Neither the case nor the direct family reported a history of travel outside the county in the two months prior to onset. No visit to the family by a traveler from outside the county was reported to occur during the same period. However, the family, including the case, attended a major festival of Sala people in the county capital during the period 25 to 28 September 1999. Up to 30 000 Sala are reported to have attended this gathering.

Despite intensive investigation in the area of the case, including searches of health facilities, no evidence of wide-scale circulation of wild poliovirus has yet been found. Surveillance quality including laboratory proficiency in Qinghai Province and in neighbouring provinces is in general good. Indications are therefore that the virus has been recently imported.

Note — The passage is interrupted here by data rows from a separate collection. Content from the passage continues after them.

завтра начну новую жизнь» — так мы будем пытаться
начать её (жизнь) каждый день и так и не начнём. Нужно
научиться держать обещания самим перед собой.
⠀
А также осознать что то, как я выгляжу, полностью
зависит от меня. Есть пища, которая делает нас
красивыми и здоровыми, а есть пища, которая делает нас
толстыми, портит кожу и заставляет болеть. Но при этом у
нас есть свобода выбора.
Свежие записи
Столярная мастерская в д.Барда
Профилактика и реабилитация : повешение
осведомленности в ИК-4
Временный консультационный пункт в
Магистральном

The Ministry of Health of China is actively collaborating with the global laboratory network including CDC Atlanta, NIID Tokyo and the national laboratories in India. Initial sequencing information on the wild poliovirus show a close similarity to viruses recently circulating in India. The virus is significantly different from those that have been circulating in China up to the last case in 1994. Further genomic sequencing work is proceeding.

A combined MOH/WHO/UNICEF/JICA mission visited Qinghai Province from 20-25 December 1999 to review the response to the case. Initial case response immunization has been carried out, achieving high coverage of the target group. Extensive additional activities are planned, including large scale immunization across several provinces, intensified surveillance, retrospective review of hospital records at all levels in several provinces,and active search for cases of acute flaccid paralysis.